EXERCISE GOAL:
Would you copy the listing below exactly, keeping the pictures out?

SUPPLIED ENTRIES:

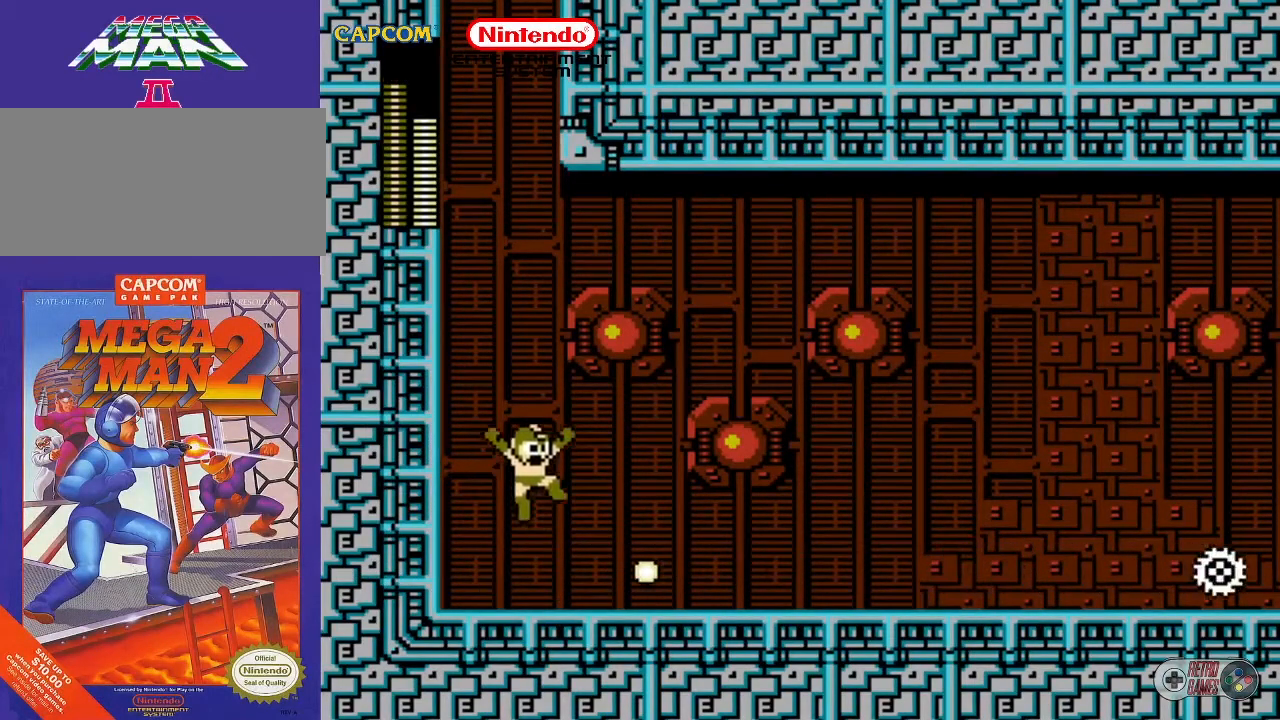
{"buttons": ["DPAD_DOWN", "DPAD_RIGHT"], "events": [[267, "A", "up"]]}
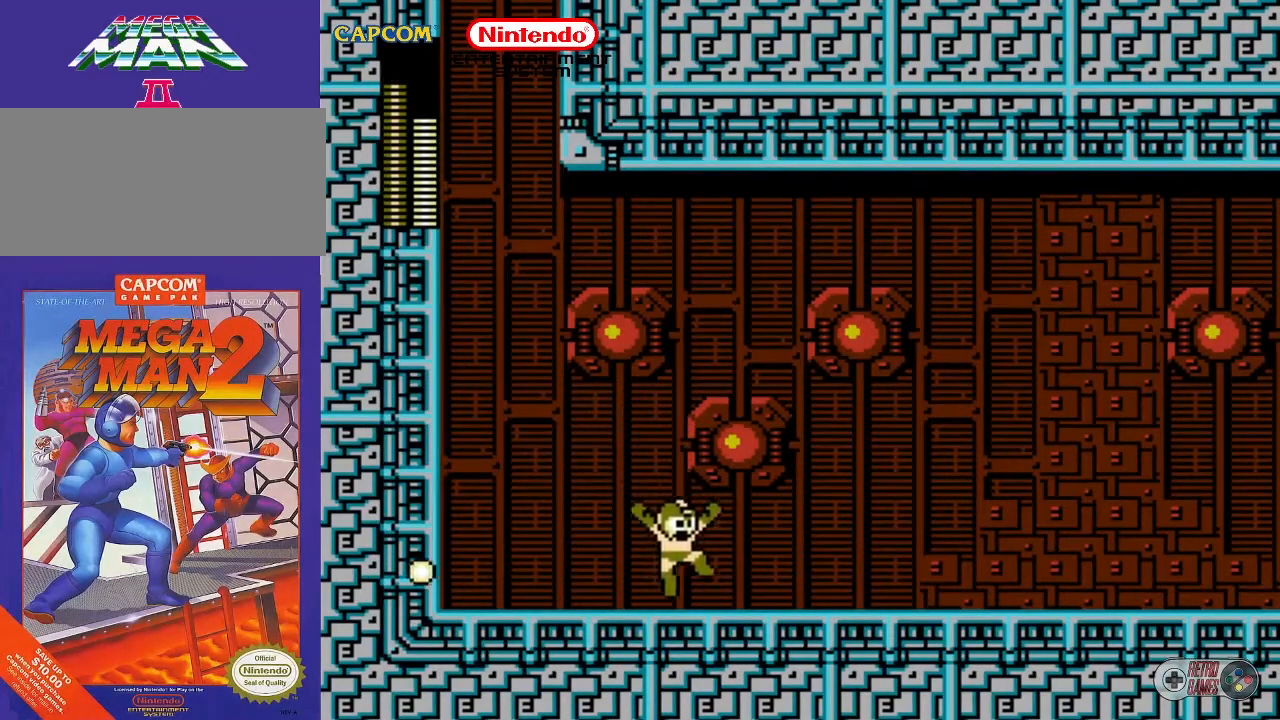
{"buttons": ["DPAD_DOWN", "DPAD_RIGHT"], "events": []}
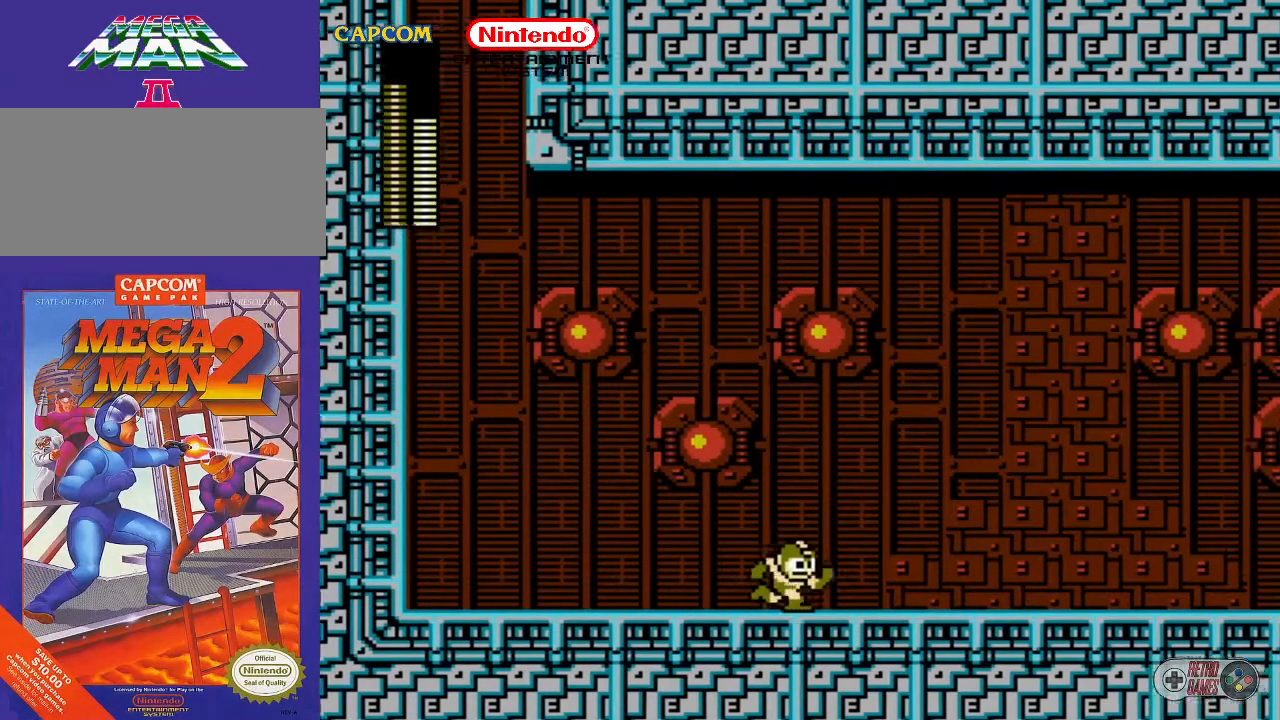
{"buttons": ["DPAD_DOWN", "DPAD_RIGHT"], "events": []}
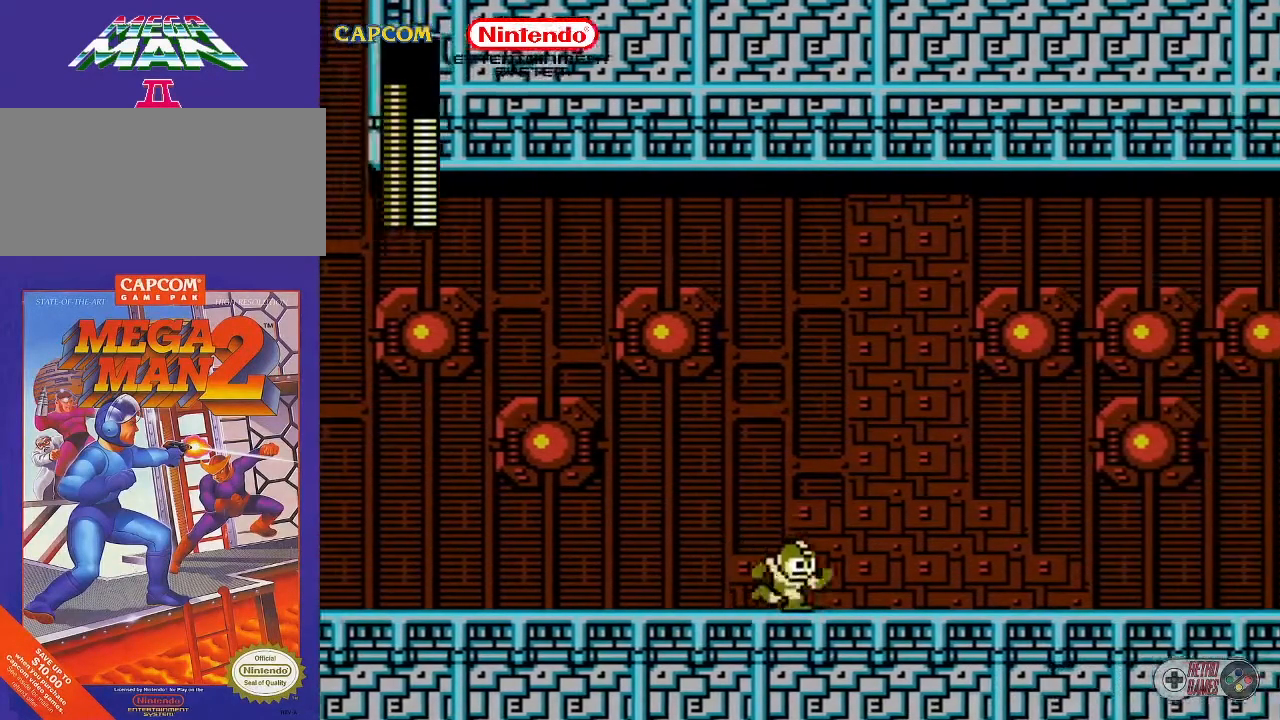
{"buttons": ["DPAD_RIGHT"], "events": [[33, "DPAD_DOWN", "up"]]}
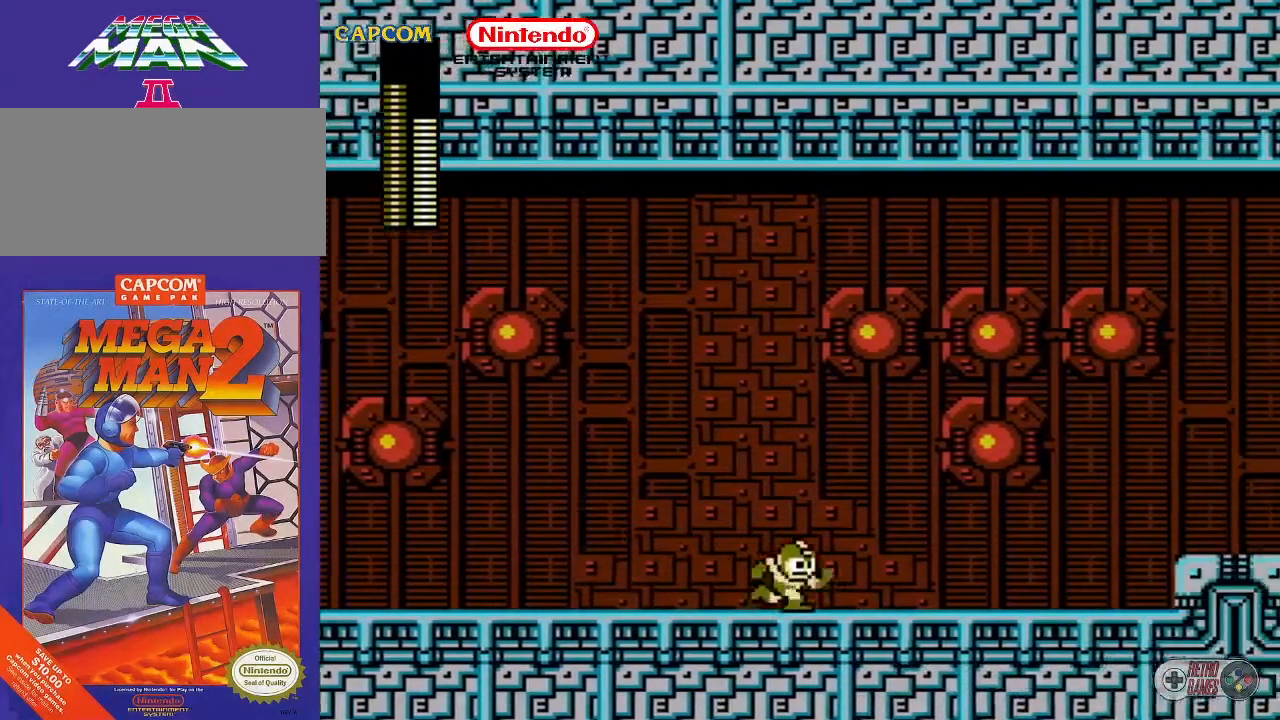
{"buttons": ["DPAD_RIGHT"], "events": []}
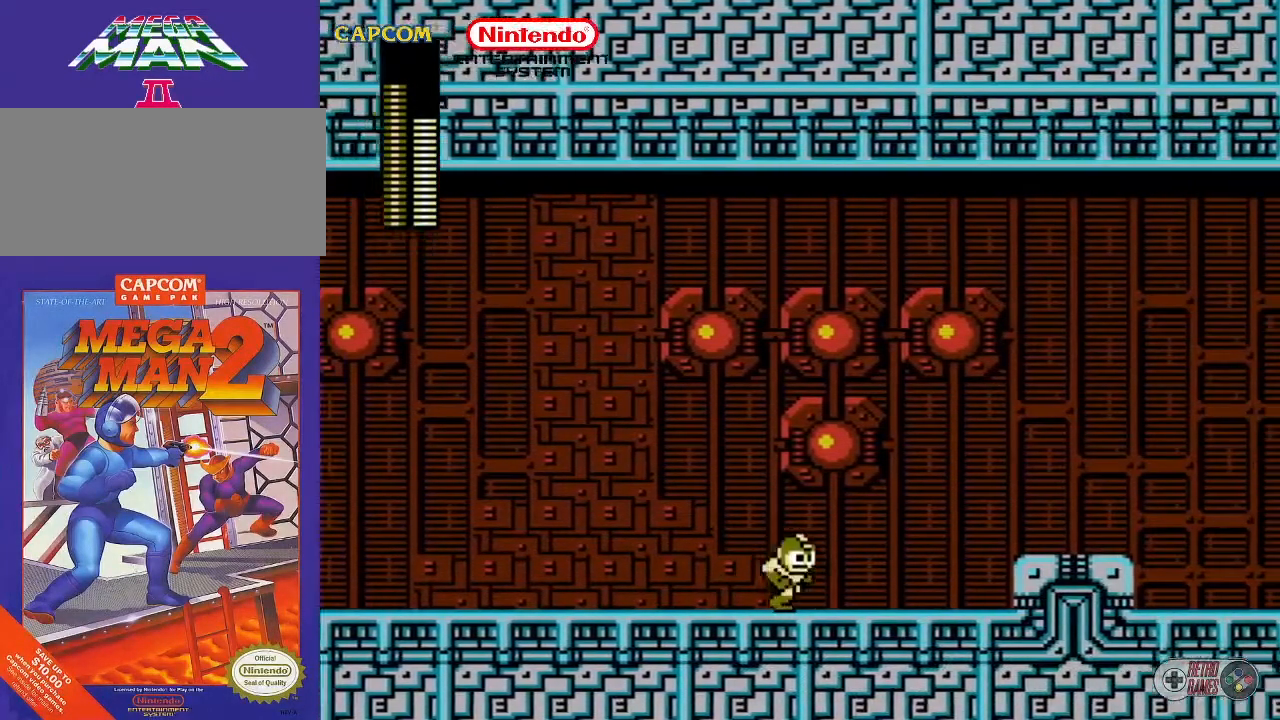
{"buttons": ["DPAD_RIGHT"], "events": []}
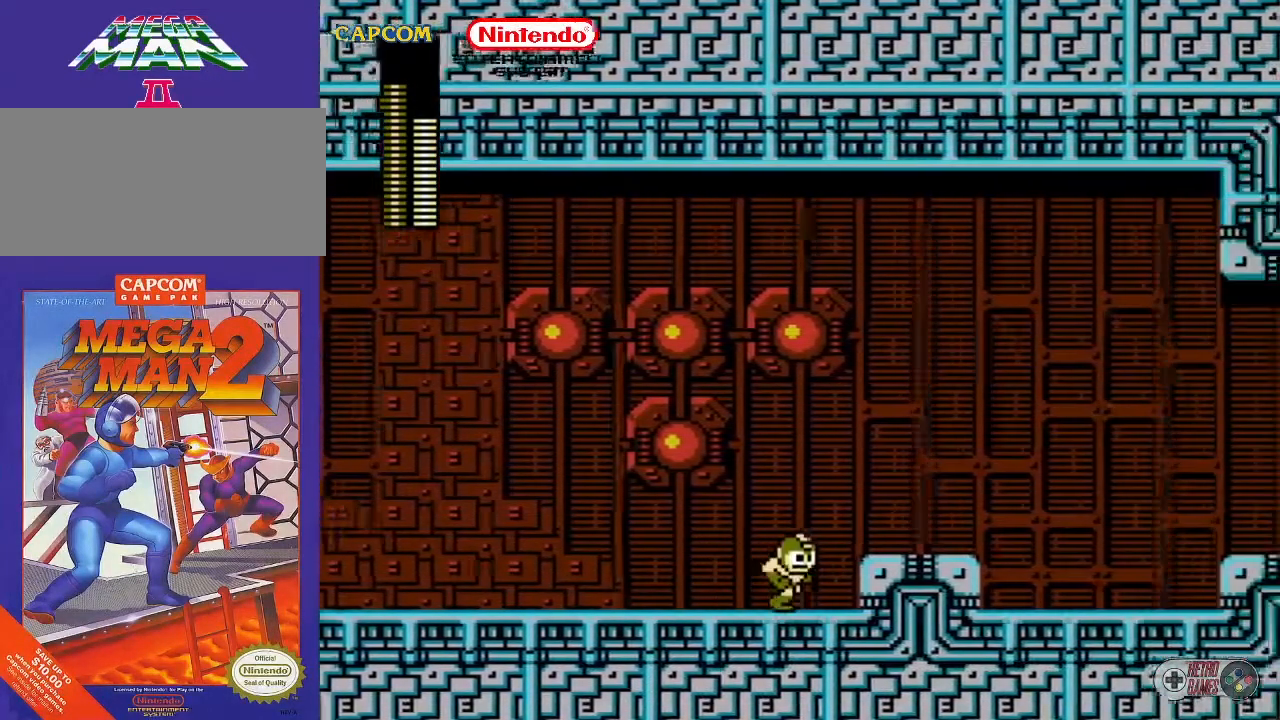
{"buttons": [], "events": [[283, "DPAD_DOWN", "down"], [367, "DPAD_DOWN", "up"], [367, "DPAD_RIGHT", "up"]]}
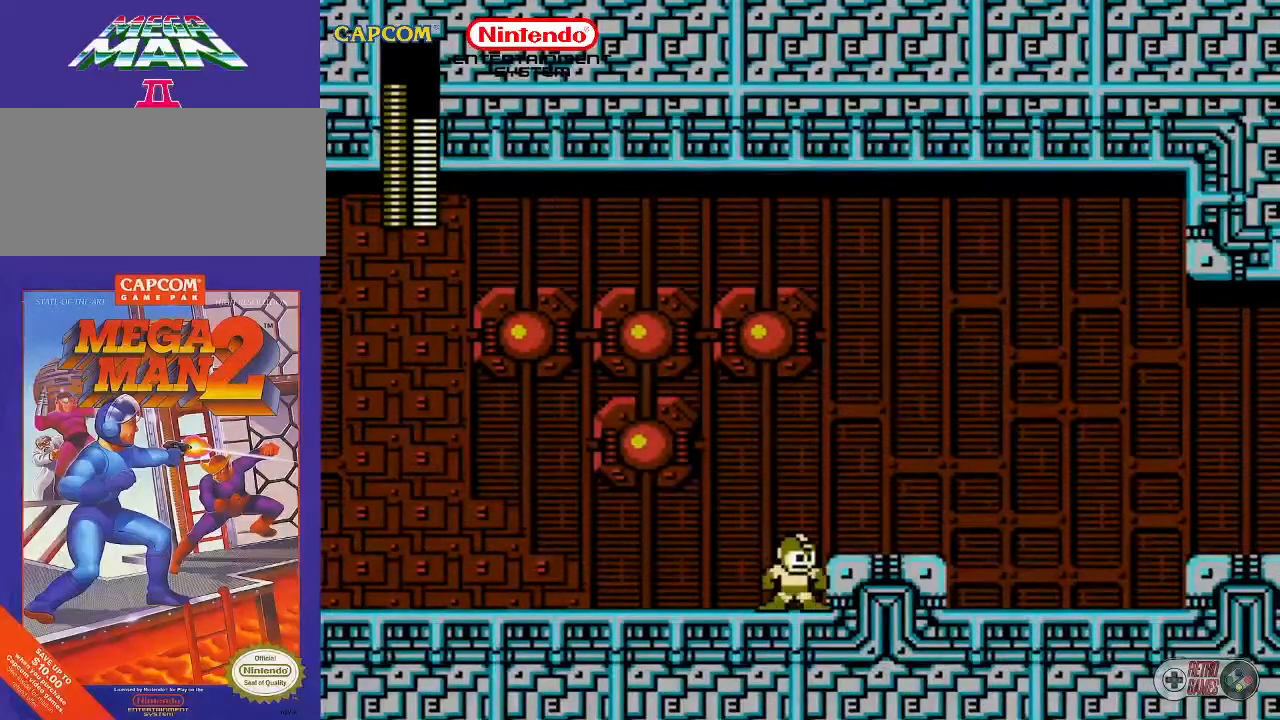
{"buttons": [], "events": [[167, "START", "down"], [350, "START", "up"]]}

FINISHED EXERCISE:
{"buttons": ["DPAD_DOWN", "DPAD_RIGHT"], "events": [[267, "A", "up"]]}
{"buttons": ["DPAD_DOWN", "DPAD_RIGHT"], "events": []}
{"buttons": ["DPAD_DOWN", "DPAD_RIGHT"], "events": []}
{"buttons": ["DPAD_RIGHT"], "events": [[33, "DPAD_DOWN", "up"]]}
{"buttons": ["DPAD_RIGHT"], "events": []}
{"buttons": ["DPAD_RIGHT"], "events": []}
{"buttons": [], "events": [[283, "DPAD_DOWN", "down"], [367, "DPAD_DOWN", "up"], [367, "DPAD_RIGHT", "up"]]}
{"buttons": [], "events": [[167, "START", "down"], [350, "START", "up"]]}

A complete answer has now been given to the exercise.